Activity: Reproduce the records below exactly as they appear, omitting any pictures they contain.

══════════

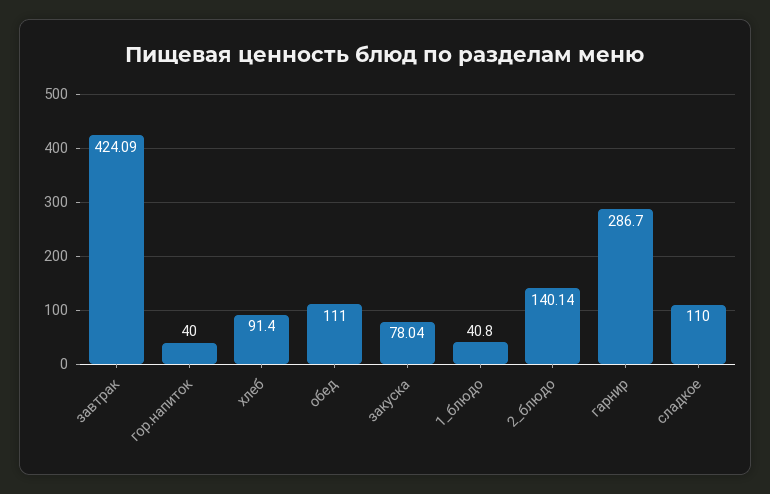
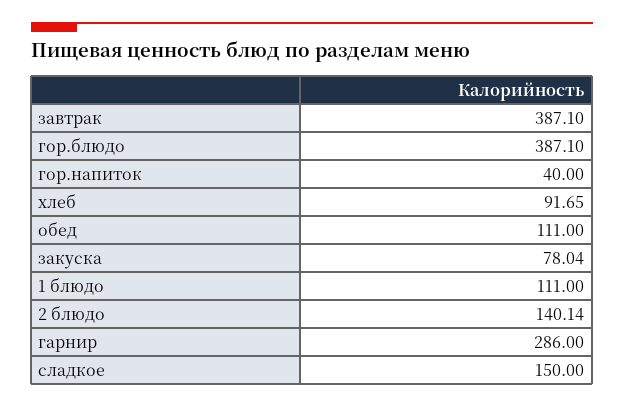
завтрак: 424.09 -> 387.1
хлеб: 91.4 -> 91.65
1_блюдо: 40.8 -> 111
гарнир: 286.7 -> 286
сладкое: 110 -> 150
гор.блюдо: none -> 387.1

══════════

Worked solution:
завтрак: 424.09 -> 387.1
хлеб: 91.4 -> 91.65
1_блюдо: 40.8 -> 111
гарнир: 286.7 -> 286
сладкое: 110 -> 150
гор.блюдо: none -> 387.1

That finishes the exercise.